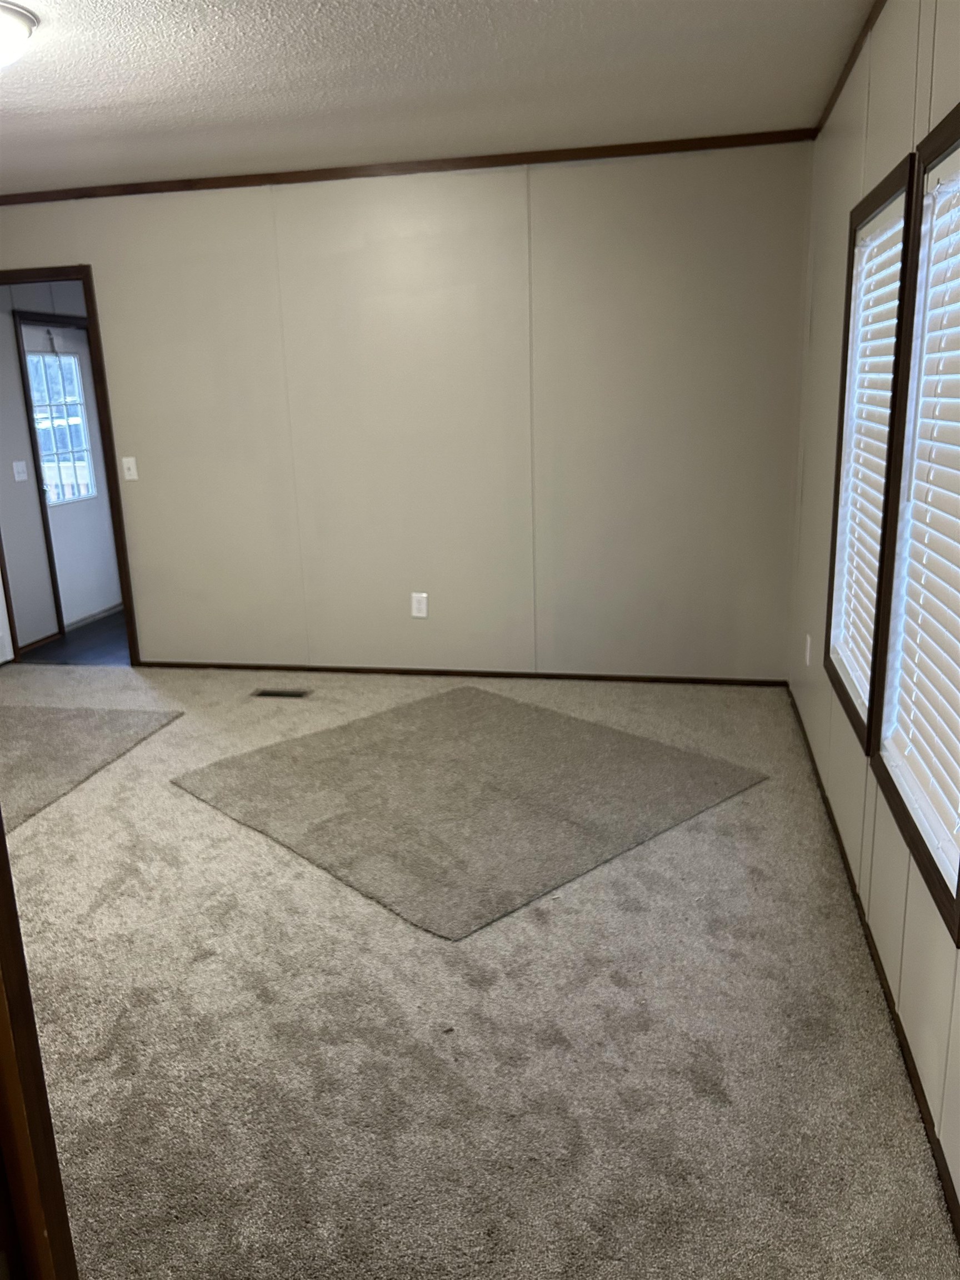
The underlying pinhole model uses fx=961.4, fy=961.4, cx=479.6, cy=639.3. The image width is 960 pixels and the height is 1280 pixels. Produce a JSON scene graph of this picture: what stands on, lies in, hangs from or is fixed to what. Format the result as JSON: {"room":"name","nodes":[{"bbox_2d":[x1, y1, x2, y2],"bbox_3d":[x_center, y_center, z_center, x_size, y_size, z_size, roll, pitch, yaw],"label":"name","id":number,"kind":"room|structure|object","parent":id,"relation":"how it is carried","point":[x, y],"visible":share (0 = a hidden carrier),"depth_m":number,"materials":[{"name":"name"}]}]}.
{"room":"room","nodes":[
{"label":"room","id":0,"kind":"room"},
{"bbox_2d":[0,280,87,655],"bbox_3d":[-2.648,-1.361,6.409,0.132,2.439,2.874,2,15,12],"label":"hallway wall","id":1,"kind":"structure","parent":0,"point":[22,410],"depth_m":5.73,"materials":[{"name":"grey paint"}]},
{"bbox_2d":[11,459,28,482],"bbox_3d":[-2.706,-0.995,5.660,0.019,0.119,0.118,2,15,12],"label":"light switch","id":2,"kind":"object","parent":1,"relation":"attached to","point":[19,466],"visible":0.96,"depth_m":5.65,"materials":[{"name":"white plastic"}]},
{"bbox_2d":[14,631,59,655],"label":"baseboard","id":3,"kind":"structure","parent":1,"relation":"attached to","point":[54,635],"depth_m":5.81,"materials":[{"name":"brown wood"}]},
{"bbox_2d":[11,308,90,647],"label":"door frame","id":4,"kind":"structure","parent":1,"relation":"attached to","point":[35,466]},
{"bbox_2d":[18,318,120,628],"bbox_3d":[-2.674,-1.080,6.311,0.108,1.928,0.859,2,15,12],"label":"exterior door","id":5,"kind":"structure","parent":1,"relation":"in","point":[106,541],"depth_m":6.39,"materials":[{"name":"white paint"}]},
{"bbox_2d":[25,349,96,505],"bbox_3d":[-2.798,-1.398,6.316,0.042,0.903,0.559,2,15,12],"label":"door window","id":6,"kind":"structure","parent":5,"relation":"in","point":[75,418],"depth_m":6.34,"materials":[{"name":"glass"}]},
{"bbox_2d":[17,608,131,665],"bbox_3d":[-1.772,-0.105,6.484,1.819,0.098,2.425,2,15,12],"label":"hallway floor","id":7,"kind":"structure","parent":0,"point":[69,635],"depth_m":5.86,"materials":[{"name":"wood"}]},
{"bbox_2d":[0,141,809,680],"bbox_3d":[-0.740,-1.023,4.836,4.502,2.456,0.125,2,15,12],"label":"back wall","id":8,"kind":"structure","parent":0,"point":[109,267],"depth_m":4.62,"materials":[{"name":"paint"}]},
{"bbox_2d":[0,263,141,669],"bbox_3d":[-2.379,-0.889,5.222,0.957,2.083,0.156,2,15,12],"label":"door frame","id":9,"kind":"structure","parent":8,"relation":"in","point":[90,302],"depth_m":5.03,"materials":[{"name":"brown wood"}]},
{"bbox_2d":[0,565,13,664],"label":"white door","id":10,"kind":"structure","parent":9,"relation":"attached to","point":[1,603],"depth_m":5.44,"materials":[{"name":"white"}]},
{"bbox_2d":[121,456,138,480],"bbox_3d":[-1.835,-0.895,5.027,0.070,0.120,0.018,2,15,12],"label":"light switch","id":11,"kind":"object","parent":8,"relation":"attached to","point":[130,477],"visible":0.98,"depth_m":5.03,"materials":[{"name":"white plastic"}]},
{"bbox_2d":[0,128,816,204],"bbox_3d":[-0.715,-2.155,4.444,4.197,0.047,0.031,2,15,12],"label":"crown molding","id":12,"kind":"structure","parent":8,"relation":"attached to","point":[212,186],"depth_m":4.34,"materials":[{"name":"brown wood"}]},
{"bbox_2d":[410,592,428,618],"bbox_3d":[-0.309,-0.173,4.905,0.077,0.124,0.009,2,15,12],"label":"wall socket","id":13,"kind":"object","parent":8,"relation":"attached to","point":[420,614],"visible":0.99,"depth_m":4.90,"materials":[{"name":"white plastic"}]},
{"bbox_2d":[141,660,791,687],"bbox_3d":[-0.192,0.170,4.953,3.378,0.047,0.012,2,15,12],"label":"baseboard","id":14,"kind":"structure","parent":8,"relation":"attached to","point":[410,670],"depth_m":4.90,"materials":[{"name":"brown wood"}]},
{"bbox_2d":[0,0,872,193],"bbox_3d":[-1.400,-1.563,2.019,4.904,0.107,5.550,2,15,12],"label":"ceiling","id":15,"kind":"structure","parent":0,"point":[93,106],"depth_m":3.18,"materials":[{"name":"white paint"}]},
{"bbox_2d":[0,0,38,68],"bbox_3d":[-1.377,-1.590,2.560,0.366,0.139,0.362,2,15,12],"label":"ceiling light","id":16,"kind":"object","parent":15,"relation":"attached to","point":[6,39],"visible":0.99,"depth_m":2.54,"materials":[{"name":"white glass"}]},
{"bbox_2d":[0,659,958,1279],"bbox_3d":[-1.188,0.871,2.665,4.594,0.100,5.470,2,15,12],"label":"carpet floor","id":17,"kind":"structure","parent":0,"point":[750,797],"depth_m":2.22,"materials":[{"name":"beige carpet"}]},
{"bbox_2d":[0,815,77,1279],"bbox_3d":[-0.597,0.331,0.883,0.593,1.984,0.351,2,15,12],"label":"door frame","id":18,"kind":"structure","parent":17,"relation":"on","point":[1,824],"depth_m":1.05,"materials":[{"name":"brown wood"}]},
{"bbox_2d":[0,703,182,828],"bbox_3d":[-2.264,0.521,3.944,1.535,0.013,1.513,2,15,12],"label":"rug","id":19,"kind":"object","parent":17,"relation":"on","point":[69,719],"visible":0.96,"depth_m":4.14,"materials":[{"name":"grey carpet"}]},
{"bbox_2d":[251,687,311,698],"bbox_3d":[-0.984,0.266,4.761,0.282,0.007,0.111,2,15,12],"label":"floor vent","id":20,"kind":"object","parent":17,"relation":"in","point":[280,695],"visible":0.98,"depth_m":4.75,"materials":[{"name":"metal"}]},
{"bbox_2d":[169,684,767,939],"bbox_3d":[-0.064,0.515,3.697,1.660,0.013,1.679,-15,20,-41],"label":"area rug","id":21,"kind":"object","parent":17,"relation":"on","point":[520,719],"visible":0.99,"depth_m":3.48,"materials":[{"name":"grey carpet"}]},
{"bbox_2d":[786,0,959,1218],"bbox_3d":[0.945,-0.258,1.764,0.145,2.481,5.384,2,15,12],"label":"right wall","id":22,"kind":"structure","parent":0,"point":[890,143],"depth_m":2.71,"materials":[{"name":"beige paint"}]},
{"bbox_2d":[803,632,812,665],"bbox_3d":[1.326,0.043,3.883,0.012,0.126,0.075,2,15,12],"label":"wall socket","id":23,"kind":"object","parent":22,"relation":"attached to","point":[808,638],"visible":0.97,"depth_m":3.86,"materials":[{"name":"white plastic"}]},
{"bbox_2d":[812,0,886,137],"bbox_3d":[0.857,-1.438,1.563,0.036,0.051,5.041,2,15,12],"label":"crown molding","id":24,"kind":"structure","parent":22,"relation":"attached to","point":[871,17],"depth_m":3.10,"materials":[{"name":"brown wood"}]},
{"bbox_2d":[822,152,921,747],"bbox_3d":[1.155,-0.486,2.751,0.150,1.509,0.830,2,15,12],"label":"window","id":25,"kind":"structure","parent":22,"relation":"in","point":[876,194],"depth_m":2.82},
{"bbox_2d":[828,197,906,714],"bbox_3d":[1.149,-0.520,2.814,0.056,1.340,0.749,2,15,12],"label":"window blind","id":26,"kind":"object","parent":25,"relation":"attached to","point":[898,245],"visible":0.42,"depth_m":2.84,"materials":[{"name":"white plastic"}]},
{"bbox_2d":[786,687,959,1242],"bbox_3d":[0.984,0.828,2.358,0.012,0.056,5.092,2,15,12],"label":"baseboard","id":27,"kind":"structure","parent":22,"relation":"attached to","point":[842,850],"depth_m":2.17,"materials":[{"name":"brown wood"}]},
{"bbox_2d":[870,110,959,941],"bbox_3d":[0.962,-0.256,1.900,0.144,1.484,0.915,2,15,12],"label":"window","id":28,"kind":"structure","parent":22,"relation":"in","point":[948,119],"depth_m":2.21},
{"bbox_2d":[885,153,959,889],"bbox_3d":[0.956,-0.265,1.915,0.057,1.333,0.765,2,15,12],"label":"window blind","id":29,"kind":"object","parent":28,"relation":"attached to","point":[943,654],"visible":0.93,"depth_m":2.04,"materials":[{"name":"white plastic"}]}
]}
^^^^^^^^
- [WORK INSTRUCTION]:
Copy all lines of the records that have the string "molding" in them.

- [SOLUTION TO THIS PROBLEM]:
{"bbox_2d":[0,128,816,204],"bbox_3d":[-0.715,-2.155,4.444,4.197,0.047,0.031,2,15,12],"label":"crown molding","id":12,"kind":"structure","parent":8,"relation":"attached to","point":[212,186],"depth_m":4.34,"materials":[{"name":"brown wood"}]},
{"bbox_2d":[812,0,886,137],"bbox_3d":[0.857,-1.438,1.563,0.036,0.051,5.041,2,15,12],"label":"crown molding","id":24,"kind":"structure","parent":22,"relation":"attached to","point":[871,17],"depth_m":3.10,"materials":[{"name":"brown wood"}]},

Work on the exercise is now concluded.